Nach dem „5-Punkte-Programm für einen nachhaltigen Pflanzenschutz“[1] des UBA dürften zukünftig fast alle Herbizide und Insektizide und etwa ein Drittel der Fungizide mit den Anwendungsbestimmungen NTneu-Ackerbegleitflora und NTneu-Ackerarthropoden behaftet sein. Damit wären unbehandelte Teilflächen nicht nur auf einzelnen Ackerschlägen eines konventionell wirtschaftenden landwirtschaftlichen Betriebs vorzuhalten, sondern letztlich auf allen.

Im Ergebnis dürften dann wie bei den Biodiversitätsanwendungsbestimmungen 10 % der Gesamtackerfläche eines landwirtschaftlichen Betriebes betroffen sein. Konventionell wirtschaftende landwirtschaftliche Betriebe wären in jedem Fall schwer von den Anwendungsbestimmungen betroffen.

Absage

Der Anwendungsbestimmung NTneu-Ackerbegleitflora hat das Verwaltungsgericht Braunschweig Ende September 2021 nun eine klare Absage erteilt. Die Verordnung (EG) Nr. 1107/2009 enthält hiernach den Vorbehalt, dass bei der Pflanzenschutzmittelzulassung nur dann unannehmbare Auswirkungen auf Nichtzielpflanzen von den nationalen Behörden zu prüfen sind, wenn die EFSA hierzu wissenschaftliche Methoden zur Bewertung anerkannt hat.

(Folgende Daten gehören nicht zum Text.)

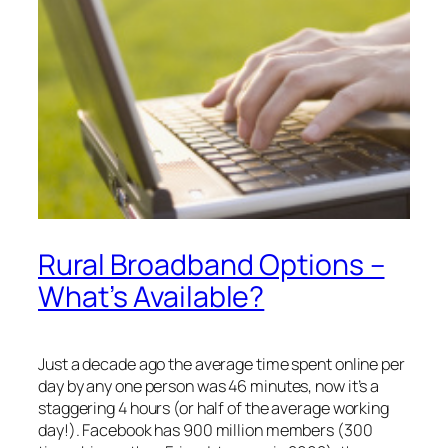
Rural Broadband Options –
What’s Available?
Just a decade ago the average time spent online per
day by any one person was 46 minutes, now it’s a
staggering 4 hours (or half of the average working
day!). Facebook has 900 million members (300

Für die Beurteilung von Auswirkungen der Verwendung eines Pflanzenschutzmittels auf Nichtzielpflanzen auf der Anwendungsfläche fehlt es allerdings bislang an anerkannten Bewertungsmethoden der EFSA. Solange dies für die Anwendungsfläche (auf dem Feld) nicht erfolgt ist, ist dieser Punkt auch nicht Gegenstand der pflanzenschutzrechtlichen Bewertung.

Das Gericht bestätigt damit die Rechtsauffassung des Bundesamts für Verbraucherschutz und Lebensmittelsicherheit (BVL) und der Klägeranwälte Herr Dr. Joachim Wenning und Herr Dr. Alexander Koof der Kanzlei KOOF & KOLLEGEN Rechtsanwälte. Das UBA kassiert erneut eine deutliche Schlappe.

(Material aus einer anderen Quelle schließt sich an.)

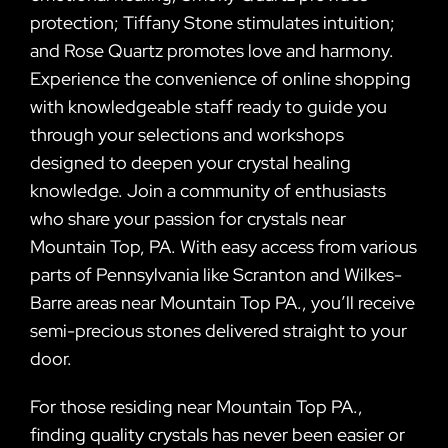
protection; Tiffany Stone stimulates intuition;
and Rose Quartz promotes love and harmony.
Experience the convenience of online shopping
with knowledgeable staff ready to guide you
through your selections and workshops
designed to deepen your crystal healing
knowledge. Join a community of enthusiasts
who share your passion for crystals near
Mountain Top, PA. With easy access from various
parts of Pennsylvania like Scranton and Wilkes-
Barre areas near Mountain Top PA., you’ll receive
semi-precious stones delivered straight to your
door.
For those residing near Mountain Top PA.,
finding quality crystals has never been easier or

Kommentar des Klägeranwalts Dr. Joachim Wenning:

Sollte das Urteil rechtskräftig werden, sind alle deutschen Behörden verpflichtet von der geforderten Anwendungsbestimmung NTneu-Ackerbegleitflora in der Zulassung von Pflanzenschutzmitteln Abstand zu nehmen und schnellstmöglich in der Gültigkeit rechtswidrig verkürzte Zulassungen zu korrigieren.

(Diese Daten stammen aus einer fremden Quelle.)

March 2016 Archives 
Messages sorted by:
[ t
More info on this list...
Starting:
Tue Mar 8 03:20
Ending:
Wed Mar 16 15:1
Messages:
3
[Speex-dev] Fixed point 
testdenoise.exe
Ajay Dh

In wirtschaftlicher Hinsicht ist die Entscheidung nicht nur für die betroffenen Hersteller der Pflanzenschutzmittel von großer Bedeutung, sondern insbesondere auch für die Landwirtschaft. Die Landwirtschaft hätte das Teilflächenanwendungsverbot nach der Konzeption des UBA entschädigungslos hinnehmen müssen.

Umso mehr freut es uns für unsere Mandantschaft und die Landwirtschaft, die Auswirkungen der Anwendungsbestimmung NTneu-Ackerbegleitflora auf den vorliegenden Fall neutralisieren zu können.

Kommentar des Klägeranwalts Dr. Alexander Koof:

Das Urteil ist aber auch ein wichtiges Signal für die Politik. Es sollte den Mitgliedstaat Deutschland veranlassen nationale Alleingänge zu unterlassen und vielmehr die unionsweite Zusammenarbeit zu verbessern. Der Schutz der Biodiversität und der Nichtzielpflanzen kann nur durch einen umfassenden Ansatz auf europäischer Ebene erzielt werden. Nur so wird auch eine Diskriminierung der Deutschen Landwirtschaft im Vergleich zur Landwirtschaft in anderen europäischen Mitgliedstaaten vermieden.

[1] UBA, 5-Punkte-Programm für einen nachhaltigen Pflanzenschutz (zuletzt aufgerufen am: 31.07.2020).